Gaal serra les dents sans répondre.

« Mais, reprit Avakim en s’asseyant, l’enregistreur que j’ai apporté – un appareil d’aspect tout à fait innocent – a la propriété de brouiller les ondes de tout écouteur indiscret. Et c’est une chose dont ils ne s’apercevront pas tout de suite.

— Alors, je peux parler ?

— Naturellement.

— Eh bien, je veux avoir une audience de l’empereur. » Avakim eut un petit sourire glacé ; il y avait quand même place sur son étroit visage pour cela : un recroquevillement des joues. « Vous êtes de province ? dit-il.

— Je n’en suis pas moins citoyen de l’Empire. Aussi bon citoyen que vous ou que n’importe quel membre de cette Commission de la Sécurité Publique.

— Bien sûr, bien sûr. Seulement, comme vous vivez en province, vous ne vous rendez pas bien compte de ce qui se passe sur Trantor. L’empereur n’accorde pas d’audiences.

— Mais devant qui peut-on faire appel ? Il n’existe pas d’autre procédure ?

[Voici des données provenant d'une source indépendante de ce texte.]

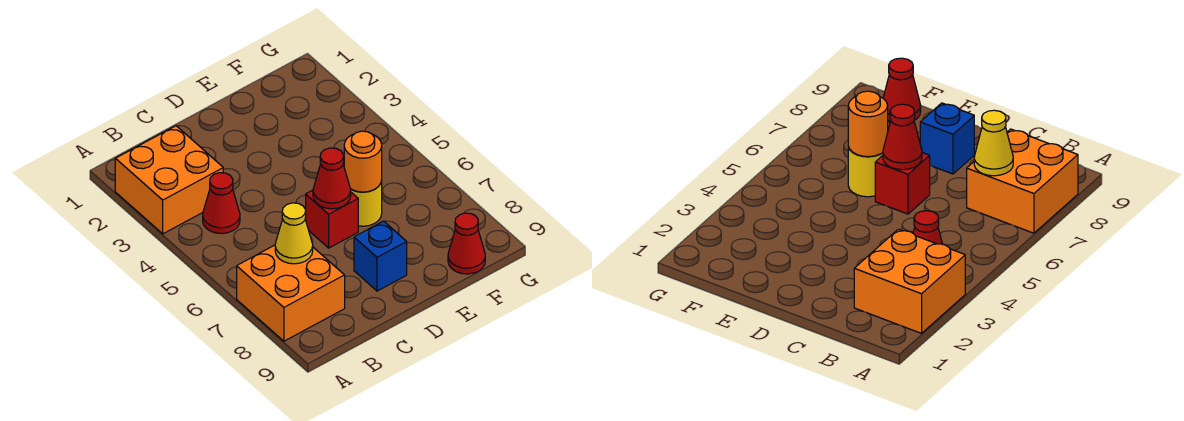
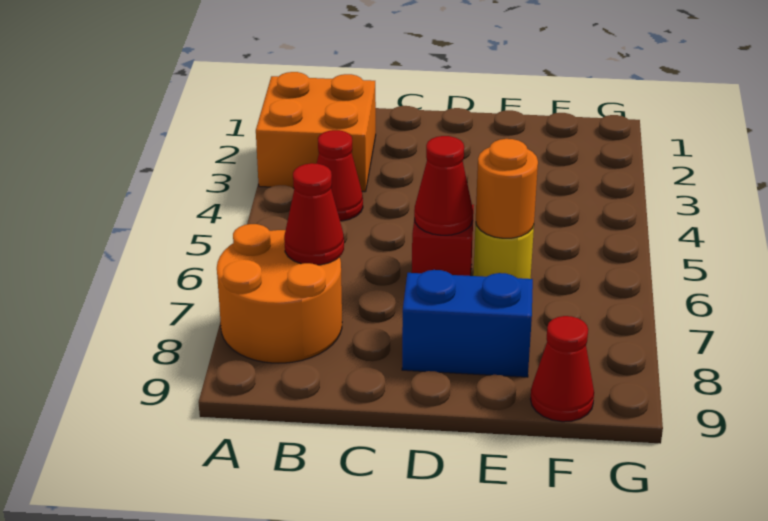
orange 2x2 brick [237,245,345,341] -> orange 2x2 round brick [217,224,342,363]
yellow 1x1 cone [275,203,313,264] -> red 1x1 cone [284,163,344,265]
blue 1x1 brick [354,221,407,291] -> blue 1x2 brick [402,270,533,377]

— Non. En fait, il n’y a pas de recours. Légalement, vous avez le droit d’en appeler à l’empereur, mais vous n’obtiendrez pas d’audience. L’empereur actuel n’est pas de la dynastie des Entuns, vous savez. En réalité, Trantor est, hélas ! aux mains de quelques familles de l’aristocratie dont les membres forment la Commission de Sécurité Publique. C’est là une évolution qu’a parfaitement prévue la psychohistoire.

— Ah oui ? fît Gaal. Mais alors, si le docteur Seldon peut prévoir l’histoire de Trantor dans les cinq cents ans à venir…

— Il peut la prévoir aussi bien pour quinze cents ans.

— Quinze mille si vous voulez. Mais pourquoi n’a-t-il pas pu hier prédire ce qui allait se passer aujourd’hui et m’avertir ? » Gaal s’assit et se prit la tête à deux mains. « Je vous demande pardon… Bien sûr, la psychohistoire est une science statistique, incapable de prédire avec exactitude l’avenir d’un seul individu. Je ne sais plus ce que je dis.

— Mais si. Le docteur Seldon estimait que vous seriez arrêté ce matin.

— Comment ?

— C’est la triste vérité. La Commission se montre de plus en plus hostile à ses travaux. Elle exerce une surveillance sans cesse accrue sur les nouveaux membres qui viennent se joindre au groupe de recherches. Les graphiques montraient que nous avions intérêt à faire éclater l’affaire tout de suite. La Commission agissait avec une telle lenteur que le docteur Seldon vous a rendu visite hier afin de lui forcer la main. C’était la seule raison.

— Ça alors… commença Gaal.

— Je vous en prie. C’était nécessaire. On ne vous a pas choisi, vous, pour des motifs personnels. Vous comprenez bien que les plans du docteur Seldon, qui sont le fruit de près de dix-huit ans de calculs, ne laissent de côté aucune des probabilités. Votre arrestation n’est que l’une d’entre elles. Ma visite n’a d’autre raison que de vous rassurer : vous n’avez rien à craindre, tout finira bien. C’est une quasi-certitude en ce qui concerne le projet, et une assez forte probabilité en ce qui vous concerne personnellement.

— Quels sont les chiffres ? interrogea Gaal.

— Pour le projet, un peu plus de 99,9 pour cent.

— Et pour moi ?

— Il paraît que la probabilité est de 77,2 pour cent.

— J’ai donc un peu plus d’une chance sur cinq d’être jeté en prison ou exécuté.

— Les probabilités d’exécution n’atteignent même pas un pour cent.

— Allons donc, mais les calculs effectués sur un seul individu ne veulent rien dire. Envoyez-moi donc le docteur Seldon.

— C’est malheureusement impossible. Le docteur Seldon, lui aussi, a été arrêté. »

La porte s’ouvrit avant que Gaal eût pu pousser le cri qui montait à ses lèvres. Un gardien entra, s’approcha de la table, s’empara de l’enregistreur qu’il examina sous tous les angles, puis le fourra dans sa poche.